Task: Copy each line of the data below with no changes at all.

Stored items

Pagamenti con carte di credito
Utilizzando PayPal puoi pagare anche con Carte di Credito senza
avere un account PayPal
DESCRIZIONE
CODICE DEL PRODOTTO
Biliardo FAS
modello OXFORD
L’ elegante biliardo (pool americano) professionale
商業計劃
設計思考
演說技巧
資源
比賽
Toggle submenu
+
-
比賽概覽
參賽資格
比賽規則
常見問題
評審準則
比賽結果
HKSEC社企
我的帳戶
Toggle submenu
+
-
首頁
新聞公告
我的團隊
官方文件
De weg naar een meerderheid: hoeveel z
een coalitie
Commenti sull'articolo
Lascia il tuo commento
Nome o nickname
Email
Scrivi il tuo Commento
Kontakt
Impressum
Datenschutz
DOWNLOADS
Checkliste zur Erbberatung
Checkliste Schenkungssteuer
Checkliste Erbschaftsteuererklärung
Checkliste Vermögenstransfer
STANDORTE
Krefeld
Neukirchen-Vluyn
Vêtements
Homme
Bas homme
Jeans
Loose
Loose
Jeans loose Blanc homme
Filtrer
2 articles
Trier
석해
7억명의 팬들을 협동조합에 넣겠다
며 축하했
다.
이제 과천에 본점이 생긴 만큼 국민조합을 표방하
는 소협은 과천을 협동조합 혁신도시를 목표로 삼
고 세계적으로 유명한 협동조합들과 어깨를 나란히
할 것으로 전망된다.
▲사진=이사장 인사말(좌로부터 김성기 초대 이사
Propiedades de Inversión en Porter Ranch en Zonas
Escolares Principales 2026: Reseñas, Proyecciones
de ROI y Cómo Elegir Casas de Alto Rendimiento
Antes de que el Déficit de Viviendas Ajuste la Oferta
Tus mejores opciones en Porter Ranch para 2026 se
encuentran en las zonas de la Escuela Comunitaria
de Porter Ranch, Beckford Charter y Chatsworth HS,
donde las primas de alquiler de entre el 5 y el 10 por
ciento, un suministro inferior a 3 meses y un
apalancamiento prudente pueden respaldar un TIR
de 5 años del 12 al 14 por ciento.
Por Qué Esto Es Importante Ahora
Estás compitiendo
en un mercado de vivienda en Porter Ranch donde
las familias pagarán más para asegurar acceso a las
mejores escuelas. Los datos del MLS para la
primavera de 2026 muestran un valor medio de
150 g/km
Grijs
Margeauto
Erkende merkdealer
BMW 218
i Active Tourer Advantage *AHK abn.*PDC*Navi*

Answer to this task:
Pagamenti con carte di credito
Utilizzando PayPal puoi pagare anche con Carte di Credito senza
avere un account PayPal
DESCRIZIONE
CODICE DEL PRODOTTO
Biliardo FAS
modello OXFORD
L’ elegante biliardo (pool americano) professionale
商業計劃
設計思考
演說技巧
資源
比賽
Toggle submenu
+
-
比賽概覽
參賽資格
比賽規則
常見問題
評審準則
比賽結果
HKSEC社企
我的帳戶
Toggle submenu
+
-
首頁
新聞公告
我的團隊
官方文件
De weg naar een meerderheid: hoeveel z
een coalitie
Commenti sull'articolo
Lascia il tuo commento
Nome o nickname
Email
Scrivi il tuo Commento
Kontakt
Impressum
Datenschutz
DOWNLOADS
Checkliste zur Erbberatung
Checkliste Schenkungssteuer
Checkliste Erbschaftsteuererklärung
Checkliste Vermögenstransfer
STANDORTE
Krefeld
Neukirchen-Vluyn
Vêtements
Homme
Bas homme
Jeans
Loose
Loose
Jeans loose Blanc homme
Filtrer
2 articles
Trier
석해
7억명의 팬들을 협동조합에 넣겠다
며 축하했
다.
이제 과천에 본점이 생긴 만큼 국민조합을 표방하
는 소협은 과천을 협동조합 혁신도시를 목표로 삼
고 세계적으로 유명한 협동조합들과 어깨를 나란히
할 것으로 전망된다.
▲사진=이사장 인사말(좌로부터 김성기 초대 이사
Propiedades de Inversión en Porter Ranch en Zonas
Escolares Principales 2026: Reseñas, Proyecciones
de ROI y Cómo Elegir Casas de Alto Rendimiento
Antes de que el Déficit de Viviendas Ajuste la Oferta
Tus mejores opciones en Porter Ranch para 2026 se
encuentran en las zonas de la Escuela Comunitaria
de Porter Ranch, Beckford Charter y Chatsworth HS,
donde las primas de alquiler de entre el 5 y el 10 por
ciento, un suministro inferior a 3 meses y un
apalancamiento prudente pueden respaldar un TIR
de 5 años del 12 al 14 por ciento.
Por Qué Esto Es Importante Ahora
Estás compitiendo
en un mercado de vivienda en Porter Ranch donde
las familias pagarán más para asegurar acceso a las
mejores escuelas. Los datos del MLS para la
primavera de 2026 muestran un valor medio de
150 g/km
Grijs
Margeauto
Erkende merkdealer
BMW 218
i Active Tourer Advantage *AHK abn.*PDC*Navi*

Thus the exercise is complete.